====== Task data

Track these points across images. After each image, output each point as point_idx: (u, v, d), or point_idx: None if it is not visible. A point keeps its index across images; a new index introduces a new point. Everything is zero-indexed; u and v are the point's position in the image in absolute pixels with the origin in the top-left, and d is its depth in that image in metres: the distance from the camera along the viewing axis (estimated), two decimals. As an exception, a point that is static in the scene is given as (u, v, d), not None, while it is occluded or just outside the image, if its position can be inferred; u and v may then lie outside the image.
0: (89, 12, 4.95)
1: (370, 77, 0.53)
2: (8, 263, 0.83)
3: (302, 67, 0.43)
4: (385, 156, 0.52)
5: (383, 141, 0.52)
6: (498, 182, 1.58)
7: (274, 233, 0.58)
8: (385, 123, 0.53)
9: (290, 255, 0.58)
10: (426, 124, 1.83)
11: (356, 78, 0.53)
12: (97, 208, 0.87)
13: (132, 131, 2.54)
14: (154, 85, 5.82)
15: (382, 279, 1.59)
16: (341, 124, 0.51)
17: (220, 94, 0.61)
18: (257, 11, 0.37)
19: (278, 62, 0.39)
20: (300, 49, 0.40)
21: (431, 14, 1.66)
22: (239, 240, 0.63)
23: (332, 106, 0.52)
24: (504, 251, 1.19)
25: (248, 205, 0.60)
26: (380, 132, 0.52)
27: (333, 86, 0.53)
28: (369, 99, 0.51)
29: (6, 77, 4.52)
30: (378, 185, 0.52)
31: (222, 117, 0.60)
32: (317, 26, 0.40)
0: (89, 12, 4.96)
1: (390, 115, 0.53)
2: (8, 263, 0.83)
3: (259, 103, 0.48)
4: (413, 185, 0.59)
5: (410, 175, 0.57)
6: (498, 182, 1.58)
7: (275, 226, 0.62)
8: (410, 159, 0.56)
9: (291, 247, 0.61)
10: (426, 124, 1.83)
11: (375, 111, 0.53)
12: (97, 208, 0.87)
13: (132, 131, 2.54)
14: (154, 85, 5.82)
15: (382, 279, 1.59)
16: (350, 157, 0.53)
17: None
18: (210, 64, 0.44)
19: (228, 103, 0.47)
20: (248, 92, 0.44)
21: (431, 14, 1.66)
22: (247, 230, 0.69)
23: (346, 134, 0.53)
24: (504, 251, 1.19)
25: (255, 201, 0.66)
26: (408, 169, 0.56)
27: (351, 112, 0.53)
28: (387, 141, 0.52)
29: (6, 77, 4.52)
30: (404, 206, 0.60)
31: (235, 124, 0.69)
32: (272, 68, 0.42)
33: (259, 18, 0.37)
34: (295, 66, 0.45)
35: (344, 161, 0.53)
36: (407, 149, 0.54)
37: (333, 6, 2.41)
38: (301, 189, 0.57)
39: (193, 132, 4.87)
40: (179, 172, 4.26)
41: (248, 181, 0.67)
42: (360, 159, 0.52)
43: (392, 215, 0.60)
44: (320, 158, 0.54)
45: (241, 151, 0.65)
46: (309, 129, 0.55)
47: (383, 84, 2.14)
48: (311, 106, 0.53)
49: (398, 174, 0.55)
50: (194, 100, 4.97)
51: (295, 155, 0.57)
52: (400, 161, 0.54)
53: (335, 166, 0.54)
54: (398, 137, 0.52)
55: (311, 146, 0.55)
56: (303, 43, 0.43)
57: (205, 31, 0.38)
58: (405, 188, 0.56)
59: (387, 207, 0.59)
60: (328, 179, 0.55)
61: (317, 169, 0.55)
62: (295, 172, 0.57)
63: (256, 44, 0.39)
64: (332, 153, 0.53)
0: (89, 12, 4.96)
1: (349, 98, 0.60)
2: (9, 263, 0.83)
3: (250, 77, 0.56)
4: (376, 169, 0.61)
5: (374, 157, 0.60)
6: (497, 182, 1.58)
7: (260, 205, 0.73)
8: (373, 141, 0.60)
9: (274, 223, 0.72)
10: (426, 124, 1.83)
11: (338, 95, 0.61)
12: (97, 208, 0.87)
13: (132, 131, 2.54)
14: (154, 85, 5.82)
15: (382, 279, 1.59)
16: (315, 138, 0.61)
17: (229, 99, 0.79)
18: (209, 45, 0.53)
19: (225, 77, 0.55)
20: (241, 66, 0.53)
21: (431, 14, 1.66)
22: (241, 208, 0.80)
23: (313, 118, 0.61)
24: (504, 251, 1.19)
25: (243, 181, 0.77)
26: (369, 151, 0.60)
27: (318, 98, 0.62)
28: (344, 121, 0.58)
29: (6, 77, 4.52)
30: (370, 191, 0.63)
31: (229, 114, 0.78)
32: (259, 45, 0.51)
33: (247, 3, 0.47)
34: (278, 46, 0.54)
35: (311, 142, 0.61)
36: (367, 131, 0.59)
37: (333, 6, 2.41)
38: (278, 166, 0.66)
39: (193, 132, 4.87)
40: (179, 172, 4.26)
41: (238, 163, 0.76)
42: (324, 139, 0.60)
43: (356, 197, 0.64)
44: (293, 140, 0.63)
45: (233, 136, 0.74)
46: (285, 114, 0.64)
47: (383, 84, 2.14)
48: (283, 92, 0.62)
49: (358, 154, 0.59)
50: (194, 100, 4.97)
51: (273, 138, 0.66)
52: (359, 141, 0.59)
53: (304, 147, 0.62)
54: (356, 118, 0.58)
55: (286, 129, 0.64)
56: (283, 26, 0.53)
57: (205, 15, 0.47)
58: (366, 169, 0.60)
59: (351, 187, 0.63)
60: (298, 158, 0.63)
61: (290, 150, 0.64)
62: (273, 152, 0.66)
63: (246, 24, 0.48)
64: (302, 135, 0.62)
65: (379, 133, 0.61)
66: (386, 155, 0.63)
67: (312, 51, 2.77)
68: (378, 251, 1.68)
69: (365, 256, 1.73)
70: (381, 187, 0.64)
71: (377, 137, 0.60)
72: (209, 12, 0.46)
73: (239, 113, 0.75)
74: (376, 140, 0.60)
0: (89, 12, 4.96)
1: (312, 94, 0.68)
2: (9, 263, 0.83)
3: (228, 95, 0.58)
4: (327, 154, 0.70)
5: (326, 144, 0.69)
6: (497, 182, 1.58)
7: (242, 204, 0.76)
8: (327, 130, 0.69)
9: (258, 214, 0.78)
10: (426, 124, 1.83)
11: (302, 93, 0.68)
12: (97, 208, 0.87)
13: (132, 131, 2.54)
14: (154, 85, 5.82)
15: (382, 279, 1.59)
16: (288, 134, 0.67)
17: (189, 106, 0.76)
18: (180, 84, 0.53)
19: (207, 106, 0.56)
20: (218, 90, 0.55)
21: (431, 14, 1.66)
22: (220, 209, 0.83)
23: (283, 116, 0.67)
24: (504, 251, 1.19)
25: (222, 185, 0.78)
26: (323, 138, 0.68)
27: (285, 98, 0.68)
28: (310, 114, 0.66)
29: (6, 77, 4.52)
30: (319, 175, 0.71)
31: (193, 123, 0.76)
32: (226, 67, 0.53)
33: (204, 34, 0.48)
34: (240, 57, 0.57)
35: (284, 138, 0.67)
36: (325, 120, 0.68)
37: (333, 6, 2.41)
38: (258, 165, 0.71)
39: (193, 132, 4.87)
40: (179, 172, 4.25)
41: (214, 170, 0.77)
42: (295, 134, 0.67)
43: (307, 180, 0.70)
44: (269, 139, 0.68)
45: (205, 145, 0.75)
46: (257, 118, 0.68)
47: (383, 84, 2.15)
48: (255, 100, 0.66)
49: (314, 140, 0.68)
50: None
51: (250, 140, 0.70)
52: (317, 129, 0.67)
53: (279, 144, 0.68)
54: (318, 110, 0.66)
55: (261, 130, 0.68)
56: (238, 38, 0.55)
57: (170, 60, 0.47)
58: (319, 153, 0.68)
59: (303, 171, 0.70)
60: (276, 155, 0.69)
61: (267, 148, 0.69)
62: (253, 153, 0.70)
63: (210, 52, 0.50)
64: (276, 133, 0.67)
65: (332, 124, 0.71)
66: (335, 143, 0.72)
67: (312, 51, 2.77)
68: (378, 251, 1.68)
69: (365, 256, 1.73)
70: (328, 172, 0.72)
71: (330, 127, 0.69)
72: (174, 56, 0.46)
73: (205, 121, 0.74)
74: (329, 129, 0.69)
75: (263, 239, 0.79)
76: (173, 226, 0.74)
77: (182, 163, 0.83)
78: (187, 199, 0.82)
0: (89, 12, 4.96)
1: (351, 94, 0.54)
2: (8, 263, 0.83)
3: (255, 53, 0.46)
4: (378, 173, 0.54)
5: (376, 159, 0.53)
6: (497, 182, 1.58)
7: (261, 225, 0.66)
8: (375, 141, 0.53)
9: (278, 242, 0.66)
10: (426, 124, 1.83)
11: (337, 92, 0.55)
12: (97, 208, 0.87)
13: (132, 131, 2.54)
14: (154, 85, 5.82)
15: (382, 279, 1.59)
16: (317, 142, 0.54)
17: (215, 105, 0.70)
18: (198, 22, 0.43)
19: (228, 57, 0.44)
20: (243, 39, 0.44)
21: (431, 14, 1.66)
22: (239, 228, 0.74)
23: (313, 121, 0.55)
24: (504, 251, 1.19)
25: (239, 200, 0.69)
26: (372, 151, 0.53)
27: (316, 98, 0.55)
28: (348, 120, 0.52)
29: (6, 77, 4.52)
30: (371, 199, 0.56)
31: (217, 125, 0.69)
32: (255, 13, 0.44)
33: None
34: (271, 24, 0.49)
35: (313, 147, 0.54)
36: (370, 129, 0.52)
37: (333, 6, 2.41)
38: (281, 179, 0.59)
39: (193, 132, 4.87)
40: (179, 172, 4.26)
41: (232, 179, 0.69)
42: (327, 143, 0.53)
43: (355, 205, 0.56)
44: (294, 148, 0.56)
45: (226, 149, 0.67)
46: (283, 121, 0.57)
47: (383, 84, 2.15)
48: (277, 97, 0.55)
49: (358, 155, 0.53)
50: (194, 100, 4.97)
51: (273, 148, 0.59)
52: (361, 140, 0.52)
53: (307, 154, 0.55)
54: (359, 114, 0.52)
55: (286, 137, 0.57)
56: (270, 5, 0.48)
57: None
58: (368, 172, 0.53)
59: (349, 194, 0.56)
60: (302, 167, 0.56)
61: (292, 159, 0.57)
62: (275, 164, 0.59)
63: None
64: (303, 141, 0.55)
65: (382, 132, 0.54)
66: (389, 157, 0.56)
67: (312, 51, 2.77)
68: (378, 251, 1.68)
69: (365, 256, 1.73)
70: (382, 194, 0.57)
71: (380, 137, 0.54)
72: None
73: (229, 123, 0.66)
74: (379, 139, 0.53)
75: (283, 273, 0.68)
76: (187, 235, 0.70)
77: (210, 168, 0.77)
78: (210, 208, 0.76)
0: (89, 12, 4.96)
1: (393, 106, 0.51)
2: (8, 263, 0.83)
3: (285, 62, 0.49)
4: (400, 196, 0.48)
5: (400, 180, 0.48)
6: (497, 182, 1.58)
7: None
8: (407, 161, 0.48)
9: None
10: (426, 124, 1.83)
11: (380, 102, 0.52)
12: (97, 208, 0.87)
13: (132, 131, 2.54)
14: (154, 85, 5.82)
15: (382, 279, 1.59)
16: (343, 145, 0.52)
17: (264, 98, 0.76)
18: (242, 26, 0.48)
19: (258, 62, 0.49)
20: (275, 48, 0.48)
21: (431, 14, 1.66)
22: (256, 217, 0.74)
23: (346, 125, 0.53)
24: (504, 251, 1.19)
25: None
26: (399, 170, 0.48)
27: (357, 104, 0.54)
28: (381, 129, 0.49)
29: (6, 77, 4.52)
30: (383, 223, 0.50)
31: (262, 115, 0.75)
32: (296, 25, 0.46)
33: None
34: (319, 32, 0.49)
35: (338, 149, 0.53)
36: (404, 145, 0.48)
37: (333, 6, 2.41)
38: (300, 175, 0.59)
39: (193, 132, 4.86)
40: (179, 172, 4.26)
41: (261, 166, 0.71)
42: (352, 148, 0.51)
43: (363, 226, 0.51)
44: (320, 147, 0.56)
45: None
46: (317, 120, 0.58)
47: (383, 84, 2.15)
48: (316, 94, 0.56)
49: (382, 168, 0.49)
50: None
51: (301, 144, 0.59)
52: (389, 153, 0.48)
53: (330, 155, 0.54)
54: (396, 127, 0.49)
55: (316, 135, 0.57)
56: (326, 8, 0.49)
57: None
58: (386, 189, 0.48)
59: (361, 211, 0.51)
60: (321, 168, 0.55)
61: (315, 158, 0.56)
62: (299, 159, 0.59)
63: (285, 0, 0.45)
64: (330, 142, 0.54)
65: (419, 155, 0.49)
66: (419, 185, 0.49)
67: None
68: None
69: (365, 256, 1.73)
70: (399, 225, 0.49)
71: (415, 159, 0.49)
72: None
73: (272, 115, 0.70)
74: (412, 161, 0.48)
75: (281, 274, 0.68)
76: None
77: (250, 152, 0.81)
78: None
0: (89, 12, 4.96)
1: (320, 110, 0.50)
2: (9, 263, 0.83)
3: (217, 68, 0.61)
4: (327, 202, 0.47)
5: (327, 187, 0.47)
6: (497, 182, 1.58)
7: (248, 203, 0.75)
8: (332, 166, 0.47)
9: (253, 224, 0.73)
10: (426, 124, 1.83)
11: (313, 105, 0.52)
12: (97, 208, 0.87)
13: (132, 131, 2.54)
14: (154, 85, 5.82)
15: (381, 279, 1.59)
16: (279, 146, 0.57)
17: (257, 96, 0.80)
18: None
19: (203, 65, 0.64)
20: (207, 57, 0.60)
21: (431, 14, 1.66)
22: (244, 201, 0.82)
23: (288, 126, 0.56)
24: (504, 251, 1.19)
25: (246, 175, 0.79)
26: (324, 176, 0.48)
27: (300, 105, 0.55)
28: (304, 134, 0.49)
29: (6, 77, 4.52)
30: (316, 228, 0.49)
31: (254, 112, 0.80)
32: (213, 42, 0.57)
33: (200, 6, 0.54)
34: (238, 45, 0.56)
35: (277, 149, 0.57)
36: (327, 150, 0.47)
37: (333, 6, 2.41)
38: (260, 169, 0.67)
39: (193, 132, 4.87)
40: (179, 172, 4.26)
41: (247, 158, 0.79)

============

Copy out the lines above exactly, beginning at the one that contains "43: (392, 215, 0.60)" and ending at the one that contains "60: (328, 179, 0.55)".

43: (392, 215, 0.60)
44: (320, 158, 0.54)
45: (241, 151, 0.65)
46: (309, 129, 0.55)
47: (383, 84, 2.14)
48: (311, 106, 0.53)
49: (398, 174, 0.55)
50: (194, 100, 4.97)
51: (295, 155, 0.57)
52: (400, 161, 0.54)
53: (335, 166, 0.54)
54: (398, 137, 0.52)
55: (311, 146, 0.55)
56: (303, 43, 0.43)
57: (205, 31, 0.38)
58: (405, 188, 0.56)
59: (387, 207, 0.59)
60: (328, 179, 0.55)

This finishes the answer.